C'est par là que la beauté est appelée, une beauté à l'état pur, susceptible de se charger de n'importe quel contenu symbolique, une beauté qui n'existe que dans un avenir aux limites sans fin, posées comme sans cesse repoussées. L'art infinitésimal est le pouvoir de cette beauté transcendée réduite à la forme visible d'un rien (ou d'un tout). Elle est le pouvoir et la force de l'illusion.

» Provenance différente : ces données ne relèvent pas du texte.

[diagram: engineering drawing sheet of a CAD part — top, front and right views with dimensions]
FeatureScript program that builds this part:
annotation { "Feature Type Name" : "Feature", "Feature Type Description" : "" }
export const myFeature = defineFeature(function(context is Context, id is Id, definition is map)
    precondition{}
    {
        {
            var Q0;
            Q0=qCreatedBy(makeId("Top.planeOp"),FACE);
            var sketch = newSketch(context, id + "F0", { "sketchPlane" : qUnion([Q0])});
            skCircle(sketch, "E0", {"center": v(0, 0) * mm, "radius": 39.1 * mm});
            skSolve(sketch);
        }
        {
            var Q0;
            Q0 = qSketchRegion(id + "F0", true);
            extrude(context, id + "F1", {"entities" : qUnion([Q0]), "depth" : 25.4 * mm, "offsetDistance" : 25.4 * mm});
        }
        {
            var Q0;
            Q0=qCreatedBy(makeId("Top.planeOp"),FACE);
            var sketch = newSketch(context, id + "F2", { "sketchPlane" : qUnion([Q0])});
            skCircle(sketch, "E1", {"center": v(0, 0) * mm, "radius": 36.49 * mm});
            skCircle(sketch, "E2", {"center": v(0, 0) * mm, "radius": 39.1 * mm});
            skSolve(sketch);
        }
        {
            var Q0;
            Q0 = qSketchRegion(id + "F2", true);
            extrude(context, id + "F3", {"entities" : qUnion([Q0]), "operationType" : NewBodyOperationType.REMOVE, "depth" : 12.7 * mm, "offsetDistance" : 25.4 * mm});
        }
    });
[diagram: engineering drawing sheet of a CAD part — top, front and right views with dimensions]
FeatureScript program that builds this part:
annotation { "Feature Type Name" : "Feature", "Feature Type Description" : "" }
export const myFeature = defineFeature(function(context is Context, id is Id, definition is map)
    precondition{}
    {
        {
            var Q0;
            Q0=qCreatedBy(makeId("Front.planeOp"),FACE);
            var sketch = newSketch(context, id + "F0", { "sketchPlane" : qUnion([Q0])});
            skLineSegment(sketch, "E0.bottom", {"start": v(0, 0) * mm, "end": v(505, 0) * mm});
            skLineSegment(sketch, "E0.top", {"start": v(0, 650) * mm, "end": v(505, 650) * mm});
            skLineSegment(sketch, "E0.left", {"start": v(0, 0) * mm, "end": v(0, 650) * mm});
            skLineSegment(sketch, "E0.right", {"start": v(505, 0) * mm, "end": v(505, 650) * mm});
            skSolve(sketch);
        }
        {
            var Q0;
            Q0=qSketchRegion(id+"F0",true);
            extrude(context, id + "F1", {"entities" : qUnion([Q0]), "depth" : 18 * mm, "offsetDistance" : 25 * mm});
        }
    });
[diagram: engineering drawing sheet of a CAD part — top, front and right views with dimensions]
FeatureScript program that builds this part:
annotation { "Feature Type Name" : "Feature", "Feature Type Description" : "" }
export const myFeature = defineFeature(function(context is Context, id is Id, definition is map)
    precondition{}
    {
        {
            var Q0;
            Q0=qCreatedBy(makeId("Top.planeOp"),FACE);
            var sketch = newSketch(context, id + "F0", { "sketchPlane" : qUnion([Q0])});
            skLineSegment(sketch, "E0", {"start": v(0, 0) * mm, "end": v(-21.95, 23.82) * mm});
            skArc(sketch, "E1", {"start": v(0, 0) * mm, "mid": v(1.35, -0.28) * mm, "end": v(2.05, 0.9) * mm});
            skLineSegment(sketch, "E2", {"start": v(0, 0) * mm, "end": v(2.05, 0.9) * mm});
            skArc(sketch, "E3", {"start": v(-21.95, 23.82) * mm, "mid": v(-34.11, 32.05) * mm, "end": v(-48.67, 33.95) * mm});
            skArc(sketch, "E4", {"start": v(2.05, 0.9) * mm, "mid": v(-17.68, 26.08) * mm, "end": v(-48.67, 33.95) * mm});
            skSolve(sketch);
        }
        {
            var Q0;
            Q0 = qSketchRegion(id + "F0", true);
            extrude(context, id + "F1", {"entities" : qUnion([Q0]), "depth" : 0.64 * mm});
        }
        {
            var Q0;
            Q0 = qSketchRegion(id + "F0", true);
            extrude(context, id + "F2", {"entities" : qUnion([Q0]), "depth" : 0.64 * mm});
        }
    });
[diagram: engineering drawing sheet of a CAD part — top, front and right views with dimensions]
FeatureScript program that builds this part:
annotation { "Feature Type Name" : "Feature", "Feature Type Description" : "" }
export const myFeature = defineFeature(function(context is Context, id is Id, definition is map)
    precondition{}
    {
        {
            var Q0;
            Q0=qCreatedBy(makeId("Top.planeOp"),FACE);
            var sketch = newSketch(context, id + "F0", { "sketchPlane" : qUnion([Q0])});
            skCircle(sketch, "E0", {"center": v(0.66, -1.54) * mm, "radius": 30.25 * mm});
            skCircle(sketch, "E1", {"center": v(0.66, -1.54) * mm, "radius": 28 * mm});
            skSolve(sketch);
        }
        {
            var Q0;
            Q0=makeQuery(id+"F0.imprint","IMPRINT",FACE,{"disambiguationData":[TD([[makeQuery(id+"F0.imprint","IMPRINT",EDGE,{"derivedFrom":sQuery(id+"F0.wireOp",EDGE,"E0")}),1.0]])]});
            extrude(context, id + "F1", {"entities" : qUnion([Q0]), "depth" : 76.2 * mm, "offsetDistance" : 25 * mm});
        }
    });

Son expression dérive du glissement du signifié habituel vers un signifié complètement idéal, irréel, in-existant et inimaginable. En cette occurrence, elle s'affirme comme la forme la plus perverse et la plus discrépante du réel. On met un nom là où il n'y en a pas, là où aucune réalité n'existe et sur laquelle nous ne pouvons pas mettre de nom. Ce tour de passe-passe fait que l'auteur et l'amateur accèdent à l'ineffable dans un langage commun suggéré par le premier et accepté par le second.

C'est donc l'établissement d'une communication sensorielle différée, transposée ou substituée, essentiellement et perpétuellement projetée dans la dimension irréelle, que l’esthétique infinitésimale propose d'explorer dans l'ensemble de ses agencements, positifs et négatifs.

C'est sur la base de ces explications que, au-delà de la simple contrepèterie - mais à partir d'elle - s'appréhendent les beautés filmiques de Mise en place de rires justes sur une société injuste." (R.S.)